Design files in text formats:

━━━

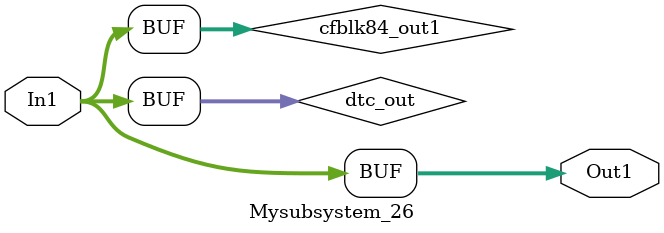
<source format=v>



`timescale 1 ns / 1 ns

module Mysubsystem_26
          (In1,
           Out1);


  input   [7:0] In1;  // uint8
  output  [7:0] Out1;  // uint8


  wire [7:0] dtc_out;  // ufix8
  wire [7:0] cfblk84_out1;  // uint8


  assign dtc_out = In1;



  assign cfblk84_out1 = dtc_out;



  assign Out1 = cfblk84_out1;

endmodule  // Mysubsystem_26


</source>
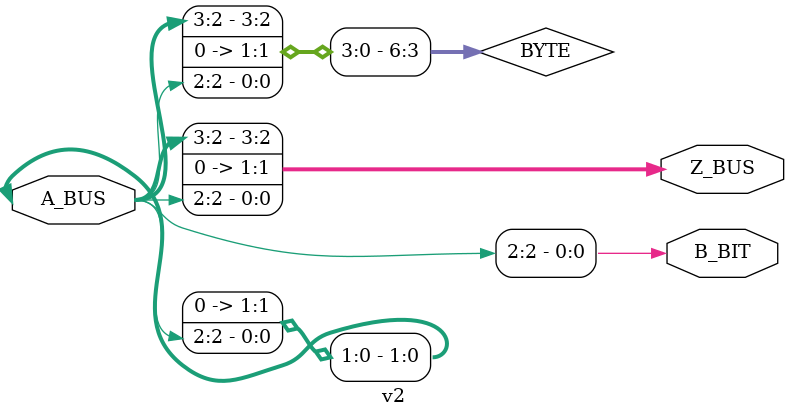
<source format=v>

module  v2( A_BUS,B_BIT,Z_BUS
);
input [3:0] A_BUS;
output B_BIT;
output  [3:0] Z_BUS;
wire [0:3] B_BUS;
wire [7:0] BYTE;


//assign Z_BUS=A_BUS;
//assign B_BUS=A_BUS;

assign BYTE[6:3] = A_BUS;
assign Z_BUS[1:0]={1'b0,A_BUS[2]};
assign B_BIT=A_BUS[0];
assign Z_BUS=BYTE[6:3];
//assign Z_BUS[0:1]={1'b0,B_BIT};
endmodule
</source>
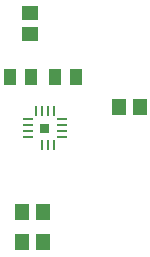
<source format=gbr>
%TF.GenerationSoftware,Altium Limited,Altium Designer,20.0.13 (296)*%
G04 Layer_Color=128*
%FSLAX45Y45*%
%MOMM*%
%TF.FileFunction,Paste,Bot*%
%TF.Part,Single*%
G01*
G75*
%TA.AperFunction,SMDPad,CuDef*%
%ADD32R,1.47000X1.16000*%
%ADD33R,1.16000X1.47000*%
G04:AMPARAMS|DCode=59|XSize=0.86mm|YSize=0.15mm|CornerRadius=0.0375mm|HoleSize=0mm|Usage=FLASHONLY|Rotation=180.000|XOffset=0mm|YOffset=0mm|HoleType=Round|Shape=RoundedRectangle|*
%AMROUNDEDRECTD59*
21,1,0.86000,0.07500,0,0,180.0*
21,1,0.78500,0.15000,0,0,180.0*
1,1,0.07500,-0.39250,0.03750*
1,1,0.07500,0.39250,0.03750*
1,1,0.07500,0.39250,-0.03750*
1,1,0.07500,-0.39250,-0.03750*
%
%ADD59ROUNDEDRECTD59*%
G04:AMPARAMS|DCode=60|XSize=0.86mm|YSize=0.15mm|CornerRadius=0.0375mm|HoleSize=0mm|Usage=FLASHONLY|Rotation=270.000|XOffset=0mm|YOffset=0mm|HoleType=Round|Shape=RoundedRectangle|*
%AMROUNDEDRECTD60*
21,1,0.86000,0.07500,0,0,270.0*
21,1,0.78500,0.15000,0,0,270.0*
1,1,0.07500,-0.03750,-0.39250*
1,1,0.07500,-0.03750,0.39250*
1,1,0.07500,0.03750,0.39250*
1,1,0.07500,0.03750,-0.39250*
%
%ADD60ROUNDEDRECTD60*%
%ADD62R,1.14000X1.47000*%
G36*
X10502100Y9030500D02*
Y8952700D01*
X10579900D01*
Y9030500D01*
X10502100D01*
D02*
G37*
D32*
X10414000Y9968600D02*
D03*
Y9792600D02*
D03*
D33*
X11347820Y9169400D02*
D03*
X11171820D02*
D03*
X10527400Y8026400D02*
D03*
X10351400D02*
D03*
X10527400Y8280400D02*
D03*
X10351400D02*
D03*
D59*
X10684500Y8916600D02*
D03*
Y8966600D02*
D03*
Y9016600D02*
D03*
Y9066600D02*
D03*
X10397500D02*
D03*
Y9016600D02*
D03*
Y8966600D02*
D03*
Y8916600D02*
D03*
D60*
X10616000Y9135100D02*
D03*
X10566000D02*
D03*
X10516000D02*
D03*
X10466000D02*
D03*
X10516000Y8848100D02*
D03*
X10566000D02*
D03*
X10616000D02*
D03*
D62*
X10248800Y9423400D02*
D03*
X10426800Y9423400D02*
D03*
X10807800D02*
D03*
X10629800Y9423400D02*
D03*
%TF.MD5,e5e7039d9f788a9b02ee17b0db696954*%
M02*

</source>
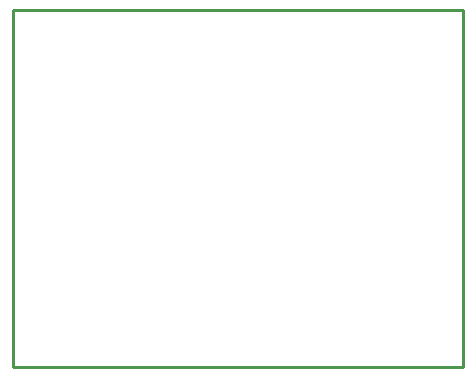
<source format=gko>
G04 EAGLE Gerber RS-274X export*
G75*
%MOMM*%
%FSLAX34Y34*%
%LPD*%
%INBoard Outline*%
%IPPOS*%
%AMOC8*
5,1,8,0,0,1.08239X$1,22.5*%
G01*
%ADD10C,0.254000*%


D10*
X0Y0D02*
X380800Y0D01*
X380800Y301500D01*
X0Y301500D01*
X0Y0D01*
M02*

</source>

━━━

§ What is required: Show all lines from the data that contain "endmodule".

§ Your solution:
endmodule  // Mysubsystem_26
endmodule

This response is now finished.